EXERCISE OBJECTIVE -
Please express the listing as a two-column CSV headed field and value, with one row per line, each field name and its value in its own quoted field, and any line breaks turned into spaces. Include only the part that begins at the line containing "genus: Acer" and stops after the line containing "genus: Oritrophium".

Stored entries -
────────────────────

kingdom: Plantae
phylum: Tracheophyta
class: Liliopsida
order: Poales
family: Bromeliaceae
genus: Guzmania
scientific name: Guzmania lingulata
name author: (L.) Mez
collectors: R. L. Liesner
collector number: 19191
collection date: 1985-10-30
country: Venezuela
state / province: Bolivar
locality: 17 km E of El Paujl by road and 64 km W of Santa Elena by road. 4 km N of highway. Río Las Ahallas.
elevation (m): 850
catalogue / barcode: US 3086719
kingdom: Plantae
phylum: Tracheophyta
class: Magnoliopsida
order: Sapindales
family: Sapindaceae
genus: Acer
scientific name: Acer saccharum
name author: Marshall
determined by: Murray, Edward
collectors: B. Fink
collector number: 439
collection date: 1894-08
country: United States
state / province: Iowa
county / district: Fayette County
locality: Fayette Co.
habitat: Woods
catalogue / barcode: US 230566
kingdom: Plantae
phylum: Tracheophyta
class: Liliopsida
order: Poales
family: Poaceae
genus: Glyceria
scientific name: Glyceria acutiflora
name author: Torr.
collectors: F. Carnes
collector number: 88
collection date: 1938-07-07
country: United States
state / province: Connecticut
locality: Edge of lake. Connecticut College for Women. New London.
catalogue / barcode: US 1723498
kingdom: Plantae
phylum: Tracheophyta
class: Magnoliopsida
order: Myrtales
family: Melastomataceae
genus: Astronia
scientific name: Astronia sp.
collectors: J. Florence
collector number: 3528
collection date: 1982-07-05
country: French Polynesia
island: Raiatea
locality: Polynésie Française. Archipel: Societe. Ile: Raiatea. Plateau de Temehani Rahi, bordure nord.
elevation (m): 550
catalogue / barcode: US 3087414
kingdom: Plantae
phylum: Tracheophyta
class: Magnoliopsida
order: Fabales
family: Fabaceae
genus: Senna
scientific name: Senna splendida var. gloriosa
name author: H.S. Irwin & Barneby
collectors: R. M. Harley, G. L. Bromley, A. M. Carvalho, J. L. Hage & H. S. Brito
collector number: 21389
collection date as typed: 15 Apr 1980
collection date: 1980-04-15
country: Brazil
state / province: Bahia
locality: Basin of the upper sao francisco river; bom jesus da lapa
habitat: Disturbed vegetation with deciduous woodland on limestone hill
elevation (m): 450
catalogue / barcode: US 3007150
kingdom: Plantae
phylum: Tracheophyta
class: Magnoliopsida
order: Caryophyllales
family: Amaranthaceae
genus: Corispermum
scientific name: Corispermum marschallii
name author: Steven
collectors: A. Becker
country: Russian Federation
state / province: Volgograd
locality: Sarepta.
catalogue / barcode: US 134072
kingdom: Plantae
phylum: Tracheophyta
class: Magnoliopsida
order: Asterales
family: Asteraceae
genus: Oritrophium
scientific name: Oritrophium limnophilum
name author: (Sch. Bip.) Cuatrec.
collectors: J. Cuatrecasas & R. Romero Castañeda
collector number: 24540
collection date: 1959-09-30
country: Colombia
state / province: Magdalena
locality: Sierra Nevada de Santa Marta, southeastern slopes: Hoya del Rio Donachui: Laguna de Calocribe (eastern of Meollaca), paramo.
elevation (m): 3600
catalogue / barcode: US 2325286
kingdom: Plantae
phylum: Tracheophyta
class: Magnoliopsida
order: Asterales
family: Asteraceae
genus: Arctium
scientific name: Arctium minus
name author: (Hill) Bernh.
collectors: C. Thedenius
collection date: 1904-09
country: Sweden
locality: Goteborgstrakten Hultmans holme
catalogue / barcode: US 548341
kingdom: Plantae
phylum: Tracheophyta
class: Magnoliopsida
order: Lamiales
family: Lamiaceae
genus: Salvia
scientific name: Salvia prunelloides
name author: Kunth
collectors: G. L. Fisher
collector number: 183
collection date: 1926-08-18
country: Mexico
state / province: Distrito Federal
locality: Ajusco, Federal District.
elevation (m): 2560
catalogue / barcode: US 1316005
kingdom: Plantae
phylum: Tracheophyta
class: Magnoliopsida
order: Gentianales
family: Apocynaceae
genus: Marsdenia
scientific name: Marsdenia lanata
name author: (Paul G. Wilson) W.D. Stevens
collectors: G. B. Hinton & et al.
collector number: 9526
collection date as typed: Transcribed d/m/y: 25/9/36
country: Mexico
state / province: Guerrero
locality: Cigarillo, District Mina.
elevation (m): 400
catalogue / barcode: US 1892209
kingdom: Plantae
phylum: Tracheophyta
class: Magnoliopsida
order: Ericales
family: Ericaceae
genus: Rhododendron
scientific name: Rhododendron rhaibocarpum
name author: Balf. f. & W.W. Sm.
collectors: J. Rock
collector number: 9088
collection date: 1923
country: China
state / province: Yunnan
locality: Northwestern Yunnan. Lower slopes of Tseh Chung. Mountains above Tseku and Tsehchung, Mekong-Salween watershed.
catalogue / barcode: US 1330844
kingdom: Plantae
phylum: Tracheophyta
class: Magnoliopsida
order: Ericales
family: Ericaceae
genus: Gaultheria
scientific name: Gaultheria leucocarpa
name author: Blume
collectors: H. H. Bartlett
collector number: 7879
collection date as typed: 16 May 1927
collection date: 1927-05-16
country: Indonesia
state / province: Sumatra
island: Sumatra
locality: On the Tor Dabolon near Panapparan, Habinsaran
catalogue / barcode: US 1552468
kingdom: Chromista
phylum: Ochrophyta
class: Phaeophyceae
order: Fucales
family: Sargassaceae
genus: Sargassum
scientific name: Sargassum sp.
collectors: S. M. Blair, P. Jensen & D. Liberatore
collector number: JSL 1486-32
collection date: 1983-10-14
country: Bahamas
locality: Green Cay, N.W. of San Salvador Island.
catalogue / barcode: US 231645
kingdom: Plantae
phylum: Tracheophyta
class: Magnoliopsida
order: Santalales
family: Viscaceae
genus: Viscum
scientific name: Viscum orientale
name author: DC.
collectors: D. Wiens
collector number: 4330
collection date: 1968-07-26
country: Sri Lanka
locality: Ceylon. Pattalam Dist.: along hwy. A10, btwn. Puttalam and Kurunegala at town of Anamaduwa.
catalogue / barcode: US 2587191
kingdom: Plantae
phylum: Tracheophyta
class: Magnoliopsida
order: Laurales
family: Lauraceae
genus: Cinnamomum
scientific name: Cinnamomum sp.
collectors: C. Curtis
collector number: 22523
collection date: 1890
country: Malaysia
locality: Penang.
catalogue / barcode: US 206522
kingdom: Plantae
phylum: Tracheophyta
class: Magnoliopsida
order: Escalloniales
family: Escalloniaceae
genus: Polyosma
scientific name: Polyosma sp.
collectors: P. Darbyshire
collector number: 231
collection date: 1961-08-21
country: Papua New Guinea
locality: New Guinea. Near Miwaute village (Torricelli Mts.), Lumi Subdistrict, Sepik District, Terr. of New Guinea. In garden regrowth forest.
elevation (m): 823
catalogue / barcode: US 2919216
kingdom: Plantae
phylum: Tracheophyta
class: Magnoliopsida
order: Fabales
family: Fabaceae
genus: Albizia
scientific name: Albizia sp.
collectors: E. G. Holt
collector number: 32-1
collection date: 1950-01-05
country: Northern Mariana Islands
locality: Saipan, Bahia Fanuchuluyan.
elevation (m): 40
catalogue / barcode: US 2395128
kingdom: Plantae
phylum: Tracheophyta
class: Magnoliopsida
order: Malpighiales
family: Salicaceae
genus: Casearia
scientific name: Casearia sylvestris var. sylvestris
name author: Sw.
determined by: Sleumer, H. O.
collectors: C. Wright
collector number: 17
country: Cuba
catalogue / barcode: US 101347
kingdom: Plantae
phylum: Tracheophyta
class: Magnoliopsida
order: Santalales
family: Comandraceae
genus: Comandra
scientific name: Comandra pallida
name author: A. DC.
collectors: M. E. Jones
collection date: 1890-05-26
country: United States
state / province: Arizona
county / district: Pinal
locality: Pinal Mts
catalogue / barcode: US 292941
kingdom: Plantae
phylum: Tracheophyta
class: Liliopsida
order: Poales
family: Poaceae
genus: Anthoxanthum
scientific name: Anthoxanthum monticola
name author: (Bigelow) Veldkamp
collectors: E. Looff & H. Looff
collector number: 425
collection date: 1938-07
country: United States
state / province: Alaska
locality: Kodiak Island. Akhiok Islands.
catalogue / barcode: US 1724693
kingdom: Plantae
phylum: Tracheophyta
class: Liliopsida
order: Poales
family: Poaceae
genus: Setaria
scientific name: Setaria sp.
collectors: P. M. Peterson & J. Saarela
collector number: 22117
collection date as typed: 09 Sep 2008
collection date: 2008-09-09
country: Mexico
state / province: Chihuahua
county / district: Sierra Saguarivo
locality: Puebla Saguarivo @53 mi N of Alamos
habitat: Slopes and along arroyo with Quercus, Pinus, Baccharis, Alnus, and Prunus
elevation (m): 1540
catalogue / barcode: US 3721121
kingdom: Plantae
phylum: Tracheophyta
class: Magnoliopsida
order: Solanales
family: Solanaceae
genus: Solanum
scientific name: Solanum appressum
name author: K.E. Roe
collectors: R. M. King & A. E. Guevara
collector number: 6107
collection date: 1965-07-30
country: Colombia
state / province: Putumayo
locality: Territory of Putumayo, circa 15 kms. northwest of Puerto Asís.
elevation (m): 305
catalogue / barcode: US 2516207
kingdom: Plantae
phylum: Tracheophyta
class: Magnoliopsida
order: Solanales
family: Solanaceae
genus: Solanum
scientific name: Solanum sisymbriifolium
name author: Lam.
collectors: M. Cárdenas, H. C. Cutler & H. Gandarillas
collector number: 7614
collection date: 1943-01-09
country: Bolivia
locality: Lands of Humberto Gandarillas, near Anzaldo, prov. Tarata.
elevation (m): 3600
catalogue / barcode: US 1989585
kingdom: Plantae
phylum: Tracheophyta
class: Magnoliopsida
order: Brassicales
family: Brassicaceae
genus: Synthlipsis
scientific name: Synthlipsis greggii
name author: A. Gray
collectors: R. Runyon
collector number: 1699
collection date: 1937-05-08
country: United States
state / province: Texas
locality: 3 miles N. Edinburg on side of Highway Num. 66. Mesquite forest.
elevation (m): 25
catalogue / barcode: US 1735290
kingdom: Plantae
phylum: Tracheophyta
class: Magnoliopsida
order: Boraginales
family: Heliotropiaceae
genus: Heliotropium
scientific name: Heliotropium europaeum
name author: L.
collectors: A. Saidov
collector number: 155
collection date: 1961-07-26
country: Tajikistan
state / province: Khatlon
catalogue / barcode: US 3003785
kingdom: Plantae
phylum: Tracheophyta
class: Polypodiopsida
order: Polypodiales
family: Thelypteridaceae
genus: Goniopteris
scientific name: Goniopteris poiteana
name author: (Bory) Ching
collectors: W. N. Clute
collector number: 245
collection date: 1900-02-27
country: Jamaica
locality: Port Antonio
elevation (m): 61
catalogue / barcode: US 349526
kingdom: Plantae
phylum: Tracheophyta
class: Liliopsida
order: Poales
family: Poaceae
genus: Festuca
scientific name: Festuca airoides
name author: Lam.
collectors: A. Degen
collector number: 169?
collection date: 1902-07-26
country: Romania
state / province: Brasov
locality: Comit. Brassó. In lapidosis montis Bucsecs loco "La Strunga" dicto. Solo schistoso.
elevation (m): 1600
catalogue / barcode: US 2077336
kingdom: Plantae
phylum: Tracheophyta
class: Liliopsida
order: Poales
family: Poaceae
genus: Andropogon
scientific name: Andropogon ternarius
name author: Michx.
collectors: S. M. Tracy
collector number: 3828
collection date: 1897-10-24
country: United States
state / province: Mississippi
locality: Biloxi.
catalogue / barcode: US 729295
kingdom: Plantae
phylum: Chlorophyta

────────────────────

RESULT FOR THIS TASK -
field,value
"genus:","Acer"
"scientific name:","Acer saccharum"
"name author:","Marshall"
"determined by:","Murray, Edward"
"collectors:","B. Fink"
"collector number:","439"
"collection date:","1894-08"
"country:","United States"
"state / province:","Iowa"
"county / district:","Fayette County"
"locality:","Fayette Co."
"habitat:","Woods"
"catalogue / barcode:","US 230566"
"kingdom:","Plantae"
"phylum:","Tracheophyta"
"class:","Liliopsida"
"order:","Poales"
"family:","Poaceae"
"genus:","Glyceria"
"scientific name:","Glyceria acutiflora"
"name author:","Torr."
"collectors:","F. Carnes"
"collector number:","88"
"collection date:","1938-07-07"
"country:","United States"
"state / province:","Connecticut"
"locality:","Edge of lake. Connecticut College for Women. New London."
"catalogue / barcode:","US 1723498"
"kingdom:","Plantae"
"phylum:","Tracheophyta"
"class:","Magnoliopsida"
"order:","Myrtales"
"family:","Melastomataceae"
"genus:","Astronia"
"scientific name:","Astronia sp."
"collectors:","J. Florence"
"collector number:","3528"
"collection date:","1982-07-05"
"country:","French Polynesia"
"island:","Raiatea"
"locality:","Polynésie Française. Archipel: Societe. Ile: Raiatea. Plateau de Temehani Rahi, bordure nord."
"elevation (m):","550"
"catalogue / barcode:","US 3087414"
"kingdom:","Plantae"
"phylum:","Tracheophyta"
"class:","Magnoliopsida"
"order:","Fabales"
"family:","Fabaceae"
"genus:","Senna"
"scientific name:","Senna splendida var. gloriosa"
"name author:","H.S. Irwin & Barneby"
"collectors:","R. M. Harley, G. L. Bromley, A. M. Carvalho, J. L. Hage & H. S. Brito"
"collector number:","21389"
"collection date as typed:","15 Apr 1980"
"collection date:","1980-04-15"
"country:","Brazil"
"state / province:","Bahia"
"locality:","Basin of the upper sao francisco river; bom jesus da lapa"
"habitat:","Disturbed vegetation with deciduous woodland on limestone hill"
"elevation (m):","450"
"catalogue / barcode:","US 3007150"
"kingdom:","Plantae"
"phylum:","Tracheophyta"
"class:","Magnoliopsida"
"order:","Caryophyllales"
"family:","Amaranthaceae"
"genus:","Corispermum"
"scientific name:","Corispermum marschallii"
"name author:","Steven"
"collectors:","A. Becker"
"country:","Russian Federation"
"state / province:","Volgograd"
"locality:","Sarepta."
"catalogue / barcode:","US 134072"
"kingdom:","Plantae"
"phylum:","Tracheophyta"
"class:","Magnoliopsida"
"order:","Asterales"
"family:","Asteraceae"
"genus:","Oritrophium"